METROINDONEWS.COM, JAKARTA – Kembali terlacak,Komisi Pemberantasan Korupsi (KPK) resmi menahan pemilik PT. Blueray Cargo, John Field. Tersangka sempat melarikan diri ketika dilakukan Operasi Tangkap Tangan (OTT). Terkait kasus dugaan suap impor di lingkungan Direktorat Jenderal Bea dan Cukai (DJBC).
“Kemudian penahanan dilakukan usai yang bersangkutan menyerahkan diri dan menjalani pemeriksaan intensif sebagai tersangka”. KPK menahan John Field untuk kepentingan penyidikan awal selama 20 hari.
“Kasus ini berkaitan dengan dugaan suap dan gratifikasi untuk memuluskan proses importasi barang”. Termasuk barang yang diduga ilegal atau berkategori KW, dengan tujuan agar dapat lolos dari pengawasan kepabeanan.
“Sebelumnya, John Field sempat tidak berada di lokasi saat KPK menggelar OTT, sehingga memicu pencarian oleh penyidik”. Namun setelah itu dia datang sendiri ke KPK pada Sabtu (7/1) dini hari dan diperiksa dalam kapasitas sebagai tersangka.
“Dalam perkara tersebut, KPK menetapkan enam orang sebagai tersangka”. Selain pemilik PT Blueray, turut dijerat sejumlah pejabat dan pihak terkait di lingkungan Bea Cukai serta internal perusahaan.
Telah ditetapkan sebagai tersangka, mereka adalah:
1. Rizal, Direktur Penindakan dan Penyidikan DJBC periode 2024–Januari 2026
2. Sisprian Subiaksono, Kepala Subdirektorat Intelijen P2 DJBC
Orlando Hamonangan, Kepala Seksi Intelijen DJBC
3. Orlando Hamonangan, Kepala Seksi Intelijen DJBC
4. Andri, Ketua Tim Dokumen Importasi PT Blueray
5. Dedy Kurniawan, Manajer Operasional PT Blueray
Seluruh tersangka diamankan dalam OTT yang berlangsung di Jakarta dan Lampung, Rabu (4/2).

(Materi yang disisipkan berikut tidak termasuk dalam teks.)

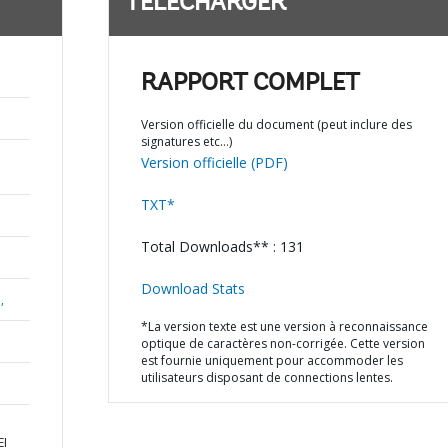
TÉLÉCHARGER
RAPPORT COMPLET
Version officielle du document (peut inclure des
signatures etc…)
Version officielle (PDF)
TXT*
Total Downloads** : 131
Download Stats
,
*La version texte est une version à reconnaissance
optique de caractères non-corrigée. Cette version
est fournie uniquement pour accommoder les
utilisateurs disposant de connections lentes.
EI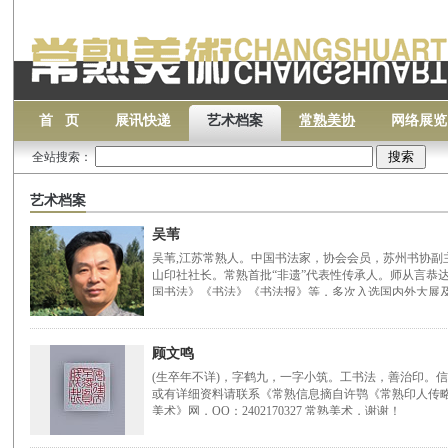
首 页
展讯快递
艺术档案
常熟美协
网络展览
全站搜索：
艺术档案
吴苇
吴苇,江苏常熟人。中国书法家，协会会员，苏州书协副
山印社社长。常熟首批“非遗”代表性传承人。师从言恭
国书法》《书法》《书法报》等，多次入选国内外大展
顾文鸣
(生卒年不详)，字鹤九，一字小筑。工书法，善治印。
或有详细资料请联系《常熟信息摘自许鹗《常熟印人传
美术》网，QQ：2402170327 常熟美术，谢谢！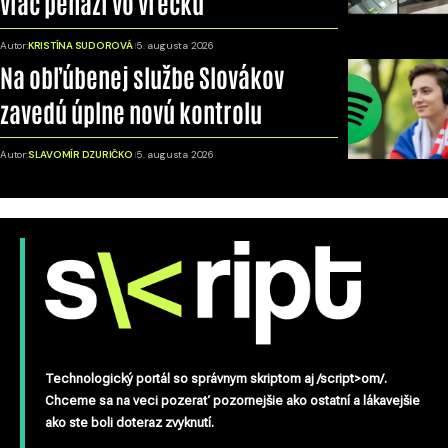
viac peňazí vo vrecku
Autor:
KRISTÍNA SUDOROVÁ
5. augusta 2026
Na obľúbenej službe Slovákov
zavedú úplne novú kontrolu
Autor:
SLAVOMÍR DZURIČKO
5. augusta 2026
Technologický portál so správnym skriptom aj /script>om/.
Chceme sa na veci pozerať pozornejšie ako ostatní a lákavejšie
ako ste boli doteraz zvyknutí.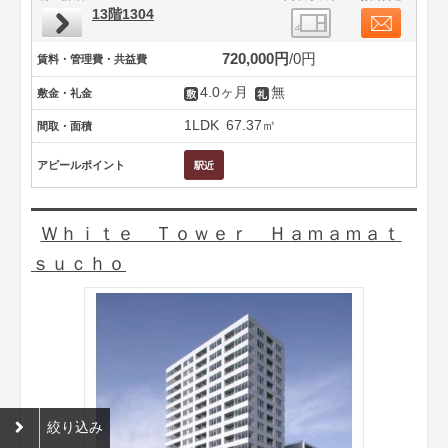
13階1304
720,000円
0円
賃料・管理費・共益費
4.0ヶ月
無
敷金・礼金
1LDK
67.37㎡
間取・面積
アピールポイント
Ｗｈｉｔｅ Ｔｏｗｅｒ Ｈａｍａｍａｔ
ｓｕｃｈｏ
絞り込み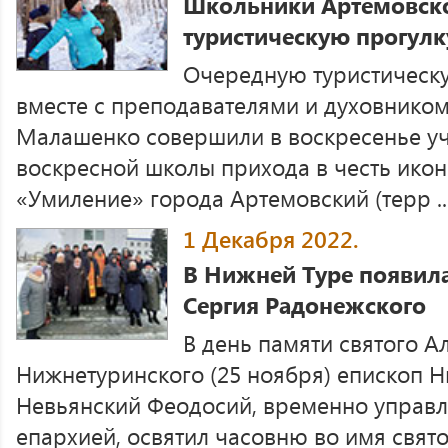
Школьники Артемовск
туристическую прогулку
Очередную туристическ
вместе с преподавателями и духовнико
Малашенко совершили в воскресенье у
воскресной школы прихода в честь ико
«Умиление» города Артемовский (терр ..
1 Декабря 2022.
В Нижней Туре появила
Сергия Радонежского
В день памяти святого А
Нижнетуринского (25 ноября) епископ Н
Невьянский Феодосий, временно управ
епархией, освятил часовню во имя свят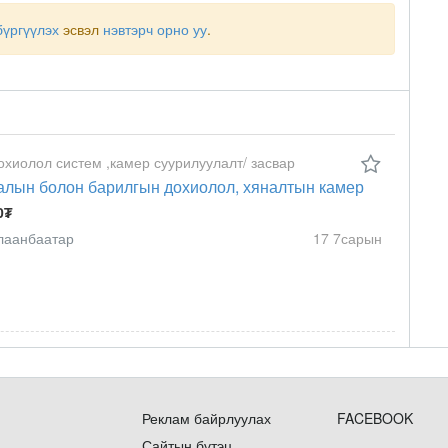
бүргүүлэх
эсвэл
нэвтэрч орно уу
.
охиолол систем ,камер суурилуулалт/ засвар
алын болон барилгын дохиолол, хяналтын камер
0₮
лаанбаатар
17 7сарын
Реклам байрлуулах
FACEBOOK
Сайтын бүтэц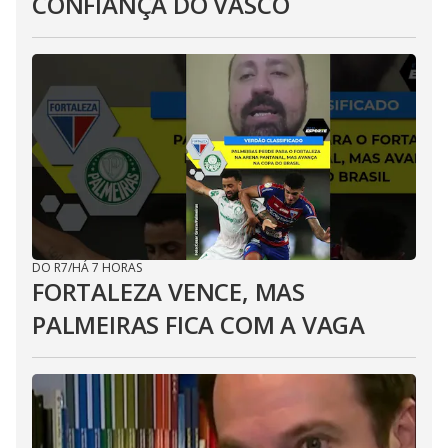
CONFIANÇA DO VASCO
DO R7
/
HÁ 7 HORAS
FORTALEZA VENCE, MAS
PALMEIRAS FICA COM A VAGA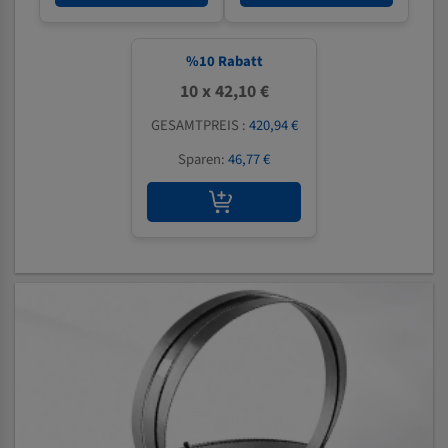
%
10
Rabatt
10 x 42,10 €
GESAMTPREIS :
420,94 €
Sparen:
46,77 €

KPK menduga praktik suap terjadi untuk mengatur jalur pemeriksaan impor. Tentu saja barang yang seharusnya melalui pengecekan ketat bisa lolos tanpa pemeriksaan fisik. Skema tersebut disebut berlangsung sejak 2025 dan melibatkan kerja sama antara pihak swasta dan oknum pejabat.
“Kendati demikian tim penyidik KPK masih mendalami aliran dana, dan peran masing-masing tersangka, disamping kemungkinan adanya jaringan lain dalam kasus tersebut.